Administration Guide › Administrating CA SiteMinder® SPS › Using CA SiteMinder® SPS as a Federation Gateway

Using CA SiteMinder® SPS as a Federation Gateway

CA SiteMinder® SPS federation gateway simplifies the configuration involved in a federated environment. Typically, you have a federated environment where partners are communicating through many web servers. Each web server requires that you install and configure the Web Agent and the Web Agent Option Pack.

If you enable CA SiteMinder® SPS as a federation gateway, the number of components that you have to install and set-up is reduced. The CA SiteMinder® SPS federation gateway has the standard embedded components of CA SiteMinder® SPS and the Federation Web Services application provided by the Web Agent Option Pack.

Note: Knowledge of SiteMinder Federation Security Services is required for anyone configuring CA SiteMinder® SPS in a federated environment. For more information about Federation Security Services, see the CA SiteMinder Federation Security Services Guide.

The following illustration shows the difference with or without the CA SiteMinder® SPS federation gateway.

Prerequisites for Using the Federation Gateway

Before you set up CA SiteMinder® SPS as a federation gateway, consider the following:

• The SiteMinder environment must be configured according to the information in the CA SiteMinder Federation Security Services Guide. Verify that the Policy Server side components for federation are configured.
• Install CA SiteMinder® SPS and enable the enablefederationgateway setting when prompted.
• In the SiteMinder Policy Server User Interface, be sure to define the host information (server and port number) for the CA SiteMinder® SPS system that generate assertions. The CA SiteMinder® SPS host is defined in the Server field of the appropriate properties dialog for the federated partner you are specifying.

Configuring the CA SiteMinder® SPS Federation Gateway

The CA SiteMinder® SPS federation gateway can sit at the producer site and consumer site.

The overall configuration process for the CA SiteMinder® SPS federation gateway is as follows:

1. Install CA SiteMinder® SPS.
2. Run the configuration wizard.
3. Specify the general server settings in the server.conf file. Though there are defaults for most of the server.conf settings, you may want to modify such settings as session schemes or virtual host settings.
4. Define proxy rules in the proxyrules.xml file so that requests are directed to the backend servers.

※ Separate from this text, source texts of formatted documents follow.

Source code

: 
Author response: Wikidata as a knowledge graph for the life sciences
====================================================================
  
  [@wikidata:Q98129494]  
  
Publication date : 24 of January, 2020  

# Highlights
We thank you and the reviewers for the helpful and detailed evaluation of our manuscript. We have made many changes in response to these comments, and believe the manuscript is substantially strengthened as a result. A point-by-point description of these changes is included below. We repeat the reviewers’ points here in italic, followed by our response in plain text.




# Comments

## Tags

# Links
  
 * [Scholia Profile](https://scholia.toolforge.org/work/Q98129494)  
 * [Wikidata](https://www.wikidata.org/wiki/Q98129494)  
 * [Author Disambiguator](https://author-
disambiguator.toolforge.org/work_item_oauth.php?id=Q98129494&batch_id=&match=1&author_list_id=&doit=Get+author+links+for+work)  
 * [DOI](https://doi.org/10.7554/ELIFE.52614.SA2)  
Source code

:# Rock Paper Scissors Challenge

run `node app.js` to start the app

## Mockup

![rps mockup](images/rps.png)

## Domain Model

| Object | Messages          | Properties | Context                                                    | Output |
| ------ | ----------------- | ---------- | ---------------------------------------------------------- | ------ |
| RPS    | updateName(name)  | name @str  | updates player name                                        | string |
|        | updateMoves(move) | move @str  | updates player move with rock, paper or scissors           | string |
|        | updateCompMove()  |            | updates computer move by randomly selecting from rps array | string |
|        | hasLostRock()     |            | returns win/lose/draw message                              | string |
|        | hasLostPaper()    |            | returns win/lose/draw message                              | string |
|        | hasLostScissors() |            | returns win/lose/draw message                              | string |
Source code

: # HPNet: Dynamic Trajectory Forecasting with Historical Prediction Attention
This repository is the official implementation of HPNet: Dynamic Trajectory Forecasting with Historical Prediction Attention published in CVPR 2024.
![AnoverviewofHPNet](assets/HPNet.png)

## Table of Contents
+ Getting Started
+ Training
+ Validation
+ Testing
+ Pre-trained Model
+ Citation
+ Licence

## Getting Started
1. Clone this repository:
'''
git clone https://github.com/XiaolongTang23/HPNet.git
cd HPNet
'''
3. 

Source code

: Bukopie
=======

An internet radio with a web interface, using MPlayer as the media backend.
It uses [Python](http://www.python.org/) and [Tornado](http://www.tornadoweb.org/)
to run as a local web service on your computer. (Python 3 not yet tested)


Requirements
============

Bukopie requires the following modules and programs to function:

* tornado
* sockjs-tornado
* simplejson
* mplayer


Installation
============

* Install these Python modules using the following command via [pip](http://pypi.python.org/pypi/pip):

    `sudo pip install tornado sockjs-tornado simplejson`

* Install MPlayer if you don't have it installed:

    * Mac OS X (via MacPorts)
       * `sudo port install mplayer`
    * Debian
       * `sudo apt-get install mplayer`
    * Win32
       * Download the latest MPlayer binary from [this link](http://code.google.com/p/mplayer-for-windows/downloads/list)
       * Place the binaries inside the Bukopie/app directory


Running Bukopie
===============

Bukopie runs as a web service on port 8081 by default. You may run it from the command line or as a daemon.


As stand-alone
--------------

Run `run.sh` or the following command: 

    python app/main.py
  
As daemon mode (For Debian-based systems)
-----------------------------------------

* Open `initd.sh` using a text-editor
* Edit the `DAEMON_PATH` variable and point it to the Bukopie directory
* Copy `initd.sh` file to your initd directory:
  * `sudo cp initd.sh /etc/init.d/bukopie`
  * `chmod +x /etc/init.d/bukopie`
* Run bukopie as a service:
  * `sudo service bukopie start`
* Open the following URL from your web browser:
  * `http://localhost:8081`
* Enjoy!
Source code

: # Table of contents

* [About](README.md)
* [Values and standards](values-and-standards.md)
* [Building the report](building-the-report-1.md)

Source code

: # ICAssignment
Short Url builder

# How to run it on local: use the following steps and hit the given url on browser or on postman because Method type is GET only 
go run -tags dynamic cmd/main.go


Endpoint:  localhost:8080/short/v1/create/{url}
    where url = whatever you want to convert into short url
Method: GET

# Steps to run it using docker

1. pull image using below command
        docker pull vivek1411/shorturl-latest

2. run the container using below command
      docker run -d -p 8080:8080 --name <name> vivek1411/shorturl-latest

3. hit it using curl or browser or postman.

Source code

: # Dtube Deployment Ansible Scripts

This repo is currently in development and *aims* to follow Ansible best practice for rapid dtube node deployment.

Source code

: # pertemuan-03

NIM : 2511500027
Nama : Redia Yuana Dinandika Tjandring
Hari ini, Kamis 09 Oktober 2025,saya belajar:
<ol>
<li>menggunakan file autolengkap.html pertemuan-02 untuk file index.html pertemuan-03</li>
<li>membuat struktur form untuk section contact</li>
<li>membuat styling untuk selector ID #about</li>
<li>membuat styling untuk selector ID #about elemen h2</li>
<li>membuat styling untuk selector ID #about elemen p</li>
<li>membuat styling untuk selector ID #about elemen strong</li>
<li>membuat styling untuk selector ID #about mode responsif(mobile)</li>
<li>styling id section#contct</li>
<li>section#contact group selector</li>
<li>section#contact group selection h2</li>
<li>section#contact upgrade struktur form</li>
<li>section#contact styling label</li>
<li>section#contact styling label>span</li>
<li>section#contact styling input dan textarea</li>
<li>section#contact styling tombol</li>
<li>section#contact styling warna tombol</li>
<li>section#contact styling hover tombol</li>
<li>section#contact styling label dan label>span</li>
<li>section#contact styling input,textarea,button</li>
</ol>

   At the enterprise producing assertions, federation requests are forwarded to the Tomcat server embedded in CA SiteMinder® SPS. The Tomcat server hosts the FWS application. Proxy rules and filters have no relevance when the federation request gets processed.

   At the enterprise consuming assertions, you need to define a proxy rule that forwards requests to the destination server after the user is permitted access to the target resource.

5. (Optional) You can modify the Apache web server file (httpd.conf).

Limitations of the CA SiteMinder® SPS Federation Gateway

Note the following limitations when using the CA SiteMinder® SPS federation gateway:

• The prefilters and postfilters (both built-in and custom-configured) do not execute when federation resources are being requested. For non-federated requests that are fired for the default context, these filters execute as usual.
• Proxy rules do not execute when federated resources are being requested. For non-federated requests that are fired for the default context, these rules execute as usual.